The two-staircase requirement for buildings over two storeys makes it challenging to create smaller multi-unit buildings (like those commonly seen in cities like Amsterdam, below)—instead, we wind up with multi-block boxes.

Developers, Nugent argues, have been hamstrung by a series of Byzantine bylaws and codes that limit what they can deliver. For example: a six- storey building in Vancouver must have two stairwells—but that does little to improve fire safety while placing extreme limits on the design, making courtyards and other humanizing elements highly unlikely. Nugent points out that we’re also not allowed to have more than five bedrooms in a unit because of an old rule discouraging brothels. What we have, in short, is an accruement of a hundred years of codes—many of which were well-intentioned at the time but have since become pointlessly limiting. What we need, says Nugent, is a clearing out of the rules that no longer serve us: codes should change as our technologies and understanding of safety issues evolve.

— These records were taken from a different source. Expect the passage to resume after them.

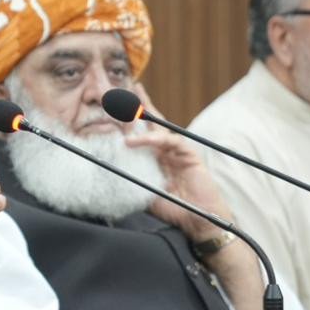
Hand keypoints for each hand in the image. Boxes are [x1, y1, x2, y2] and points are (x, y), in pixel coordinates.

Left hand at [123, 84, 230, 240]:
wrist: (199, 219)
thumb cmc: (176, 208)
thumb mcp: (146, 194)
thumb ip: (133, 182)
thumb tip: (110, 176)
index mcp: (157, 158)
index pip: (142, 134)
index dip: (130, 121)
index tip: (114, 108)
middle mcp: (167, 150)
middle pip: (151, 123)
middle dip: (137, 106)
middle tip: (122, 90)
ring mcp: (178, 150)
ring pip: (158, 127)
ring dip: (141, 116)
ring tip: (124, 107)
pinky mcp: (188, 153)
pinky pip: (168, 141)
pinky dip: (150, 139)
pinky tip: (133, 141)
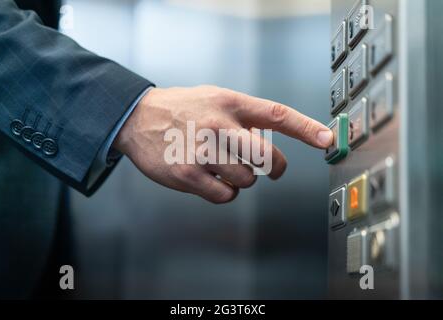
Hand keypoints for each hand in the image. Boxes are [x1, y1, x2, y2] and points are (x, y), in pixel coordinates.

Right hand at [113, 86, 332, 203]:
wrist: (138, 118)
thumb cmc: (183, 109)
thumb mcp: (215, 98)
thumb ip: (245, 116)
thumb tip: (272, 145)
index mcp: (230, 103)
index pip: (277, 115)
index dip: (306, 129)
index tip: (328, 139)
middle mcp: (218, 125)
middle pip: (266, 157)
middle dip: (274, 168)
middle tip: (271, 169)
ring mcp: (203, 151)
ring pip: (246, 180)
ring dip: (241, 178)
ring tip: (221, 165)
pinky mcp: (188, 175)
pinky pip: (225, 195)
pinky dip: (224, 192)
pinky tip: (209, 178)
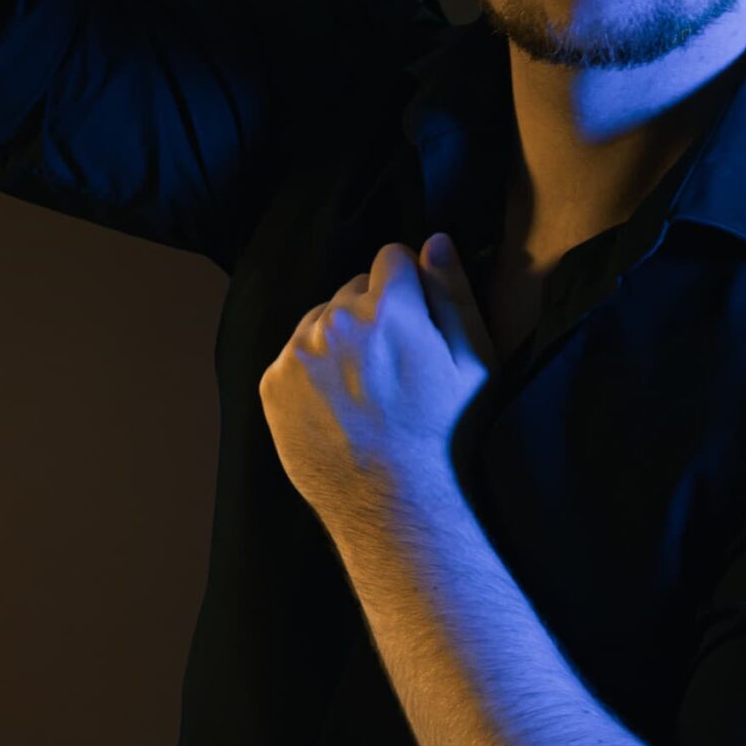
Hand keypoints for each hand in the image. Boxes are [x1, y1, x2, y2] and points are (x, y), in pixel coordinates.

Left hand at [258, 234, 498, 534]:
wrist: (393, 506)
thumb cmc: (446, 434)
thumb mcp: (474, 362)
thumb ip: (452, 293)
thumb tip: (434, 240)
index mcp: (387, 307)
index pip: (391, 257)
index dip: (409, 288)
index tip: (416, 325)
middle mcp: (334, 320)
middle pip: (352, 289)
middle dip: (372, 314)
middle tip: (393, 369)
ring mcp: (297, 352)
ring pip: (319, 320)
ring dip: (339, 341)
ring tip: (365, 392)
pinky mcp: (272, 383)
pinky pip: (293, 355)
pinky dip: (312, 372)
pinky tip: (338, 408)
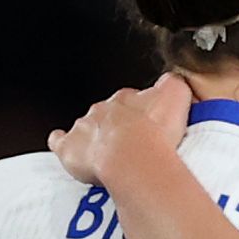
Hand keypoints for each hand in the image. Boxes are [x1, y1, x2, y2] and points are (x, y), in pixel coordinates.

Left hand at [49, 74, 193, 186]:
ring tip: (106, 154)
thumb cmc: (155, 133)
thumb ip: (176, 85)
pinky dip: (61, 143)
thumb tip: (177, 82)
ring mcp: (84, 127)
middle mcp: (104, 109)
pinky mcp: (69, 148)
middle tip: (130, 145)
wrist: (131, 156)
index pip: (131, 99)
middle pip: (108, 113)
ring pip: (85, 126)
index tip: (146, 125)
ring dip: (93, 137)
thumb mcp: (177, 96)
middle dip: (117, 126)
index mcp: (127, 98)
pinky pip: (60, 141)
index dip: (139, 113)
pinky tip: (66, 149)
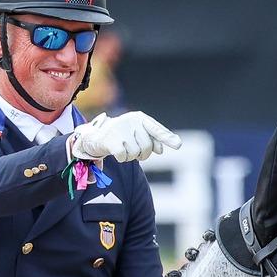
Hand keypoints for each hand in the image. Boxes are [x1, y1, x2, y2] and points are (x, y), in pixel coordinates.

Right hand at [67, 111, 181, 163]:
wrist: (97, 136)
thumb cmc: (122, 136)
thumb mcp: (137, 135)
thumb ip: (151, 140)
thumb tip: (161, 150)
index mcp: (140, 118)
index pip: (156, 129)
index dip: (167, 138)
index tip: (179, 145)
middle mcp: (130, 120)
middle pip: (147, 146)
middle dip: (143, 154)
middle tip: (135, 152)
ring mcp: (120, 129)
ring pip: (136, 153)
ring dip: (131, 157)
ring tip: (124, 150)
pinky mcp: (111, 139)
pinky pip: (124, 157)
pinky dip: (122, 159)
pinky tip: (117, 153)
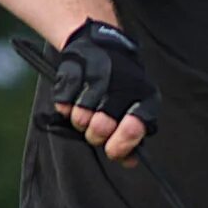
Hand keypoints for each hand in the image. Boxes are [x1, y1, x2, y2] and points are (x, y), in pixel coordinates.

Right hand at [46, 19, 154, 166]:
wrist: (101, 45)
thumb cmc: (122, 86)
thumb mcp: (135, 108)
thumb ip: (132, 137)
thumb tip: (130, 161)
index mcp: (143, 98)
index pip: (134, 128)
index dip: (123, 142)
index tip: (114, 148)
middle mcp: (121, 88)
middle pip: (100, 130)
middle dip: (97, 134)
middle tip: (99, 126)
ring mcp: (95, 80)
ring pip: (79, 120)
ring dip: (82, 120)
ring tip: (89, 107)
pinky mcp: (71, 75)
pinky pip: (63, 107)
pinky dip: (67, 106)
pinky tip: (77, 95)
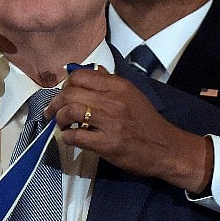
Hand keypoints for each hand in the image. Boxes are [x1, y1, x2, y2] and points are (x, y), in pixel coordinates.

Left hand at [46, 66, 212, 193]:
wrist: (166, 148)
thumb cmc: (146, 122)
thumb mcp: (132, 94)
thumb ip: (111, 82)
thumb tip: (91, 71)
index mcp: (118, 85)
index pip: (80, 76)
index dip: (65, 85)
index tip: (63, 95)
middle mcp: (114, 100)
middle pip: (70, 92)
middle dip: (55, 103)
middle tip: (52, 112)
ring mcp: (111, 122)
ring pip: (70, 111)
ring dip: (59, 119)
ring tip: (61, 125)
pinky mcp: (108, 144)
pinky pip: (76, 136)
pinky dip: (67, 137)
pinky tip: (70, 138)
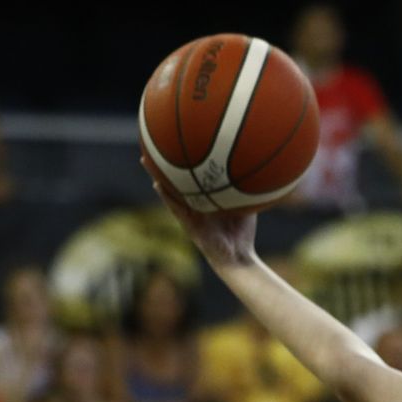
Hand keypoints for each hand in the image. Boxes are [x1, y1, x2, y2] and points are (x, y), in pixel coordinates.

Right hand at [139, 151, 257, 265]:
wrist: (238, 257)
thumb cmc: (242, 233)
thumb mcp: (245, 206)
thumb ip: (245, 190)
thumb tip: (256, 169)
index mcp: (205, 200)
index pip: (192, 178)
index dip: (184, 163)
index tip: (178, 142)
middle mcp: (194, 205)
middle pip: (177, 181)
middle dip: (166, 165)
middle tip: (154, 144)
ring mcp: (189, 215)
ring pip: (170, 192)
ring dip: (158, 176)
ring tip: (146, 160)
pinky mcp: (189, 225)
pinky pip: (175, 208)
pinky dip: (166, 196)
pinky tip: (157, 184)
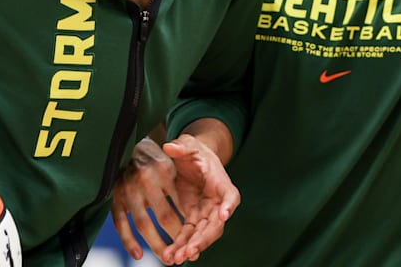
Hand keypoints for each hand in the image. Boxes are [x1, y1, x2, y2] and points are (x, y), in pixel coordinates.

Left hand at [111, 135, 238, 264]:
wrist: (193, 159)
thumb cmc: (194, 151)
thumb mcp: (188, 144)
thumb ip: (181, 146)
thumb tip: (170, 146)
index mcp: (221, 183)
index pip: (230, 196)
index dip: (228, 206)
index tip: (223, 215)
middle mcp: (217, 202)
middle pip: (216, 224)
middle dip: (203, 239)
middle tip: (190, 251)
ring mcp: (206, 211)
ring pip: (202, 234)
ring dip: (191, 247)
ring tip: (176, 258)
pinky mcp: (194, 216)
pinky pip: (189, 234)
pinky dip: (181, 244)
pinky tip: (171, 255)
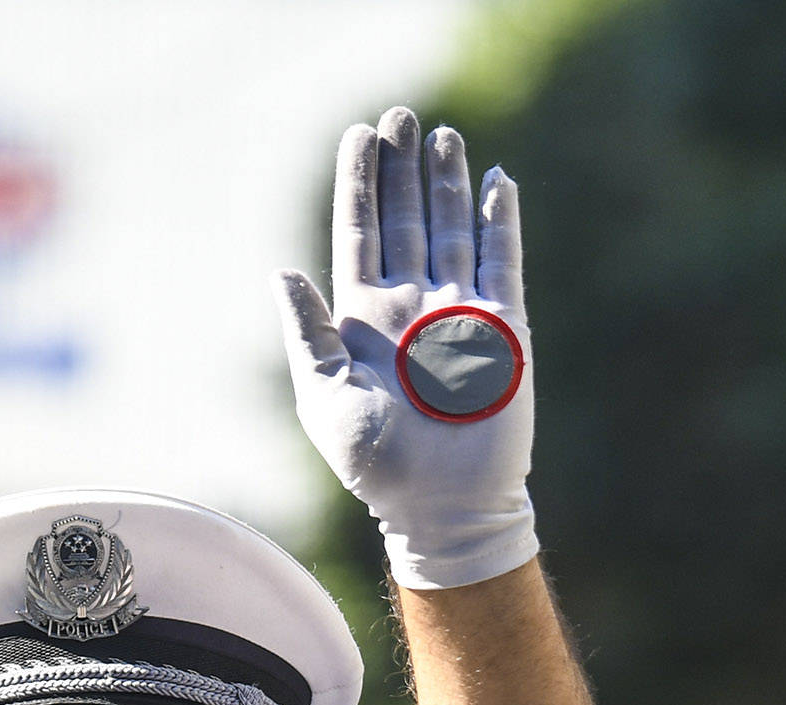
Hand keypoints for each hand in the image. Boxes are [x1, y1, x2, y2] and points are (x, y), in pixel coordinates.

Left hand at [278, 108, 537, 591]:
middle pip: (407, 220)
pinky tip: (496, 183)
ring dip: (448, 185)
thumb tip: (281, 271)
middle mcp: (413, 307)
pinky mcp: (503, 330)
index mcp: (366, 319)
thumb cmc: (379, 467)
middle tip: (399, 115)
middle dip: (402, 169)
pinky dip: (500, 224)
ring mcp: (460, 315)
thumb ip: (307, 333)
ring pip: (453, 232)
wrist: (444, 508)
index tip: (359, 134)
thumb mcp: (325, 397)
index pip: (361, 233)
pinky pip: (503, 264)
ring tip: (442, 136)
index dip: (359, 185)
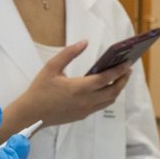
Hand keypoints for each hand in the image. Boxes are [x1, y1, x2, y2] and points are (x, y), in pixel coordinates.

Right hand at [12, 41, 131, 127]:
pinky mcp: (82, 116)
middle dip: (123, 80)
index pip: (106, 78)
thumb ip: (69, 53)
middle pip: (113, 91)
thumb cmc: (40, 90)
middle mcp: (86, 101)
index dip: (119, 70)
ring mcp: (85, 110)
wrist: (31, 115)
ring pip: (109, 100)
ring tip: (120, 78)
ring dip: (117, 89)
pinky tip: (106, 88)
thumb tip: (84, 42)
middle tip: (128, 69)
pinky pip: (101, 106)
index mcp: (79, 88)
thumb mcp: (51, 67)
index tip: (128, 63)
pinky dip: (108, 97)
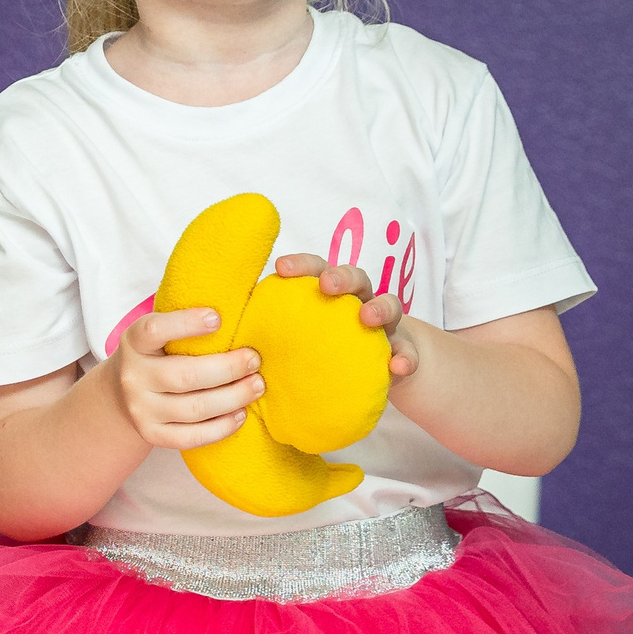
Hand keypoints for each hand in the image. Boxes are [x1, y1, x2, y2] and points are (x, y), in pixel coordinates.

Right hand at [105, 308, 264, 450]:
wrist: (120, 393)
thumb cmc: (156, 354)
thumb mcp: (158, 332)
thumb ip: (185, 321)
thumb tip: (238, 305)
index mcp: (134, 342)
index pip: (154, 331)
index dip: (185, 324)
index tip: (219, 318)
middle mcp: (133, 376)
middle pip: (184, 376)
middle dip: (227, 368)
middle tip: (254, 360)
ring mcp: (140, 409)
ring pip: (193, 408)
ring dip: (232, 397)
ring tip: (256, 386)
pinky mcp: (151, 434)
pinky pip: (190, 437)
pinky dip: (220, 428)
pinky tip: (240, 414)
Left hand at [271, 253, 419, 379]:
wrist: (378, 369)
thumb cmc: (325, 347)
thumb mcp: (301, 336)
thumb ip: (275, 331)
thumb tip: (224, 339)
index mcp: (330, 294)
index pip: (317, 268)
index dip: (301, 264)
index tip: (281, 267)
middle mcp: (359, 302)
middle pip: (355, 278)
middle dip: (341, 276)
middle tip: (327, 284)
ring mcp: (386, 326)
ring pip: (389, 305)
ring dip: (380, 308)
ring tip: (369, 317)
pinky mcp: (403, 351)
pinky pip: (407, 354)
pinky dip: (405, 359)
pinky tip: (398, 367)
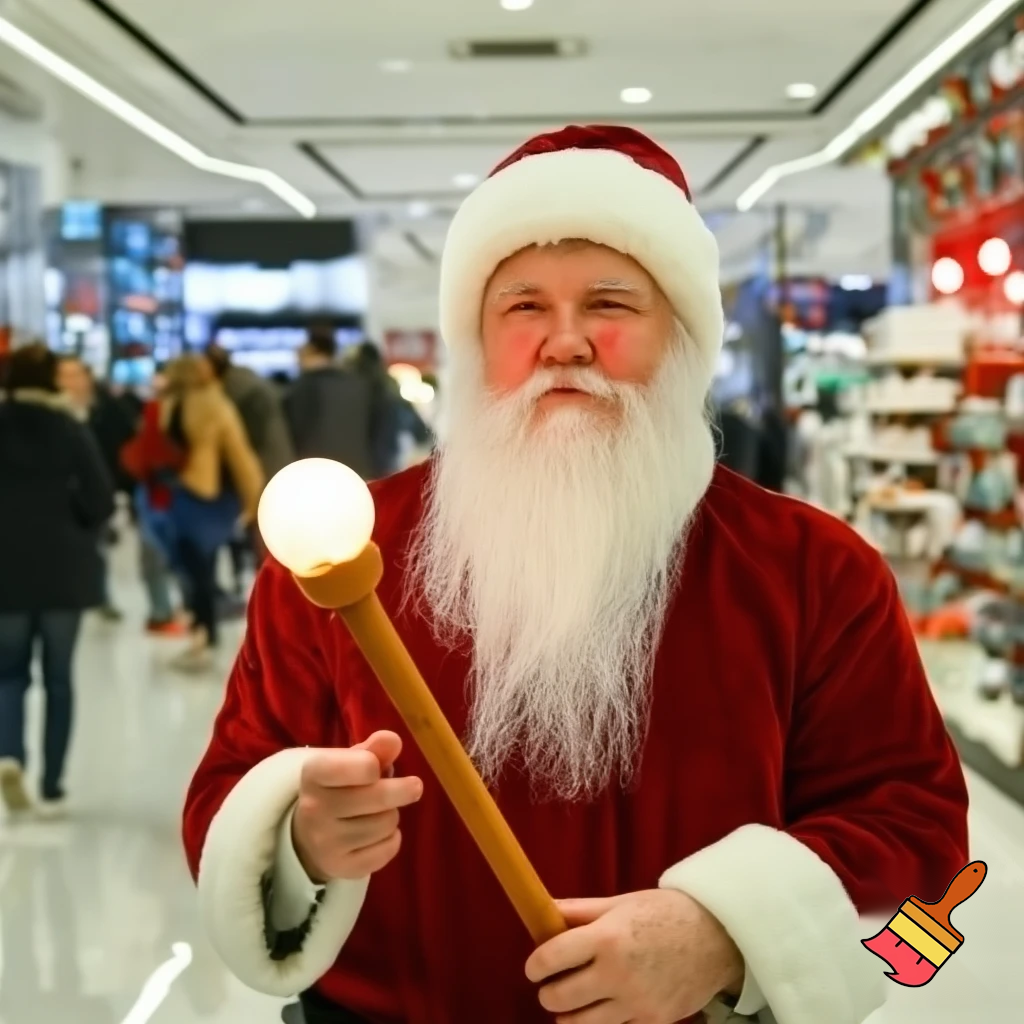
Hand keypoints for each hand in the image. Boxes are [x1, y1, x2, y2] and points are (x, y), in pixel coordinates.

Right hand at [292, 731, 422, 883]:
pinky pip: (388, 848)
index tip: (376, 767)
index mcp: (314, 774)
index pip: (361, 765)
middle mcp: (315, 809)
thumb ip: (374, 749)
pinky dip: (392, 839)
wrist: (308, 835)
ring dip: (392, 814)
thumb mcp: (350, 762)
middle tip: (414, 786)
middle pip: (381, 796)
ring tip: (381, 812)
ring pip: (387, 823)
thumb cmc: (337, 788)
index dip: (375, 764)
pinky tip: (378, 834)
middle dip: (402, 790)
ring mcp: (326, 843)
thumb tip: (394, 741)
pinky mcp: (342, 868)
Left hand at [525, 889, 742, 1023]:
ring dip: (569, 1015)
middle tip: (552, 984)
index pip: (552, 958)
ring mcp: (636, 1004)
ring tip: (572, 1002)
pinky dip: (603, 1022)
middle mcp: (618, 974)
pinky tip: (604, 1008)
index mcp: (607, 938)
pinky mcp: (653, 1022)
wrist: (716, 937)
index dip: (535, 965)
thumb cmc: (665, 913)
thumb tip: (544, 911)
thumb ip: (580, 911)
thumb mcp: (620, 903)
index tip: (534, 967)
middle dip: (549, 992)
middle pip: (560, 998)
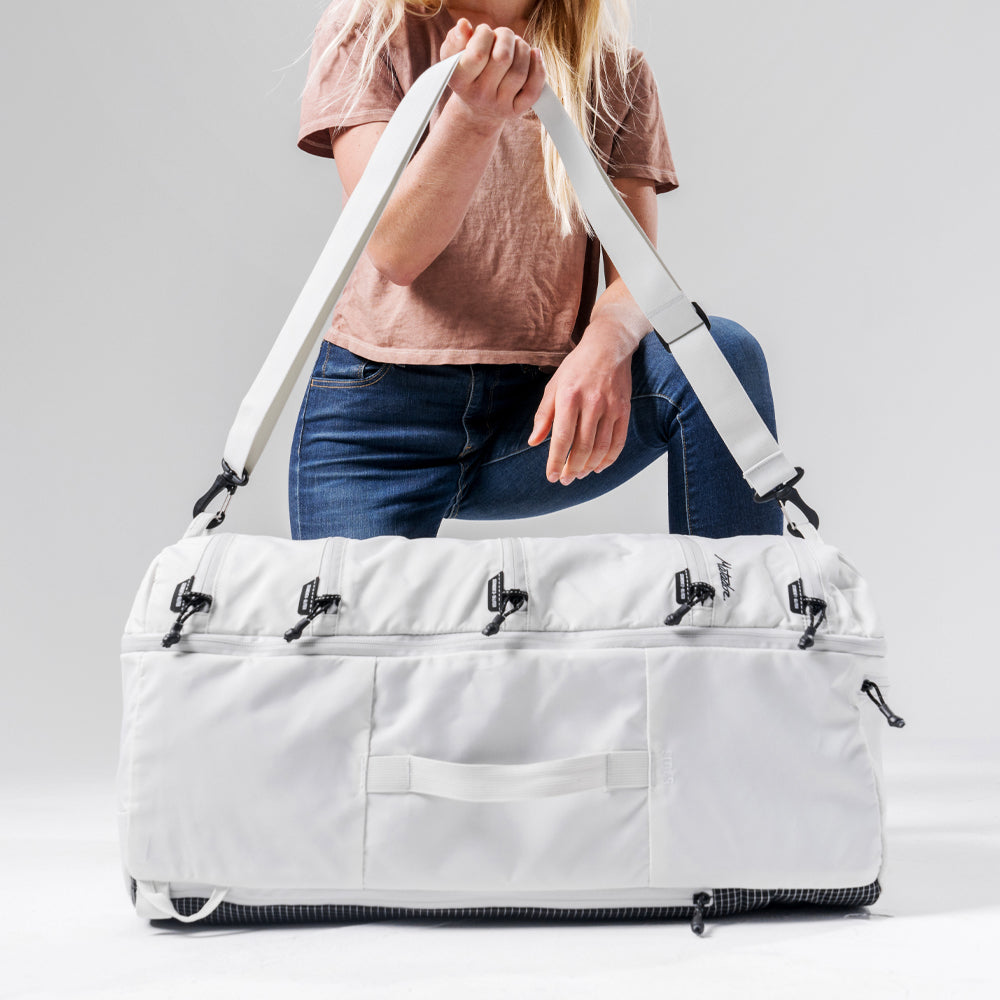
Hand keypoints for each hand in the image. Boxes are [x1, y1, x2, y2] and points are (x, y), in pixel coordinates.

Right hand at [440, 19, 544, 127]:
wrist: (477, 108)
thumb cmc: (466, 73)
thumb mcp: (453, 57)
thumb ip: (455, 39)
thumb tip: (464, 25)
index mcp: (460, 81)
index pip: (478, 54)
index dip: (485, 34)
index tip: (485, 32)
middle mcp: (480, 96)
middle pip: (503, 59)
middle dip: (506, 37)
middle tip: (504, 36)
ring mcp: (500, 105)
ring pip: (519, 71)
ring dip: (522, 48)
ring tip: (516, 45)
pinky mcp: (517, 110)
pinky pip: (533, 89)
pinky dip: (538, 67)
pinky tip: (534, 54)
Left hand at [527, 320, 633, 483]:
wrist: (609, 347)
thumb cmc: (577, 366)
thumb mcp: (553, 386)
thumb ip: (543, 415)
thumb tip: (534, 442)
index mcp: (569, 397)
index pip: (561, 438)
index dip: (556, 461)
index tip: (552, 476)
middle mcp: (591, 403)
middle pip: (582, 447)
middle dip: (572, 468)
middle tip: (565, 479)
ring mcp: (611, 407)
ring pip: (601, 448)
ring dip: (589, 466)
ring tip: (579, 474)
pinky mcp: (624, 410)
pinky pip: (618, 441)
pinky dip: (609, 458)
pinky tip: (599, 466)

Kari Dow, a board member at Urbanarium, says this is exactly the moment to push for change—because the province is in the midst of reviewing their building code. She believes the six-storey buildings that Urbanarium has zoomed in on are a crucial part of Vancouver’s housing future. “It’s our last win-win for building types,” she says. “At that size you can still build with wood frame, so it’s fast and affordable and low carbon. It’s also a comfortable social scale. It’s all upside.” Six-storey buildings are, in fact, about to proliferate across Vancouver. The Broadway Plan enables their construction throughout 485 blocks on either side of Broadway. “It’s going to provide a huge supply of housing,” says Dow; new area plans for the Rupert and Renfrew Skytrain stations will do so as well. But will all that housing be (in Nugent’s words) “big ugly boxes”? Or will we find ways to turn our next housing boom into a crop of humane, diverse and lasting homes?

Nugent is the first executive director at Urbanarium and her appointment speaks to the team’s eagerness to transform debate and workshops into concrete change. They managed it before, with visions from this decades-old brain trust shaping our region—but, with their Decoding Density competition, Urbanarium is now tackling their greatest challenge yet: a rewriting of the rules for a city in crisis. We have, after all, been missing more than just a “middle” building type; we’ve been missing livable building designs.

If Urbanarium has its say, future house-hunters may discover options that reach a little higher—options that consider community, climate-change resiliency and generously sized living spaces to be as integral as any bottom line. And it’s champions like Nugent and Dow who will make that change possible. They teach us to ask for real homes… not just a piece of real estate.

“I think people don’t like density because they’re not used to inspired density,” says Nugent. “But what if density was something beautiful? Wouldn’t that be great?”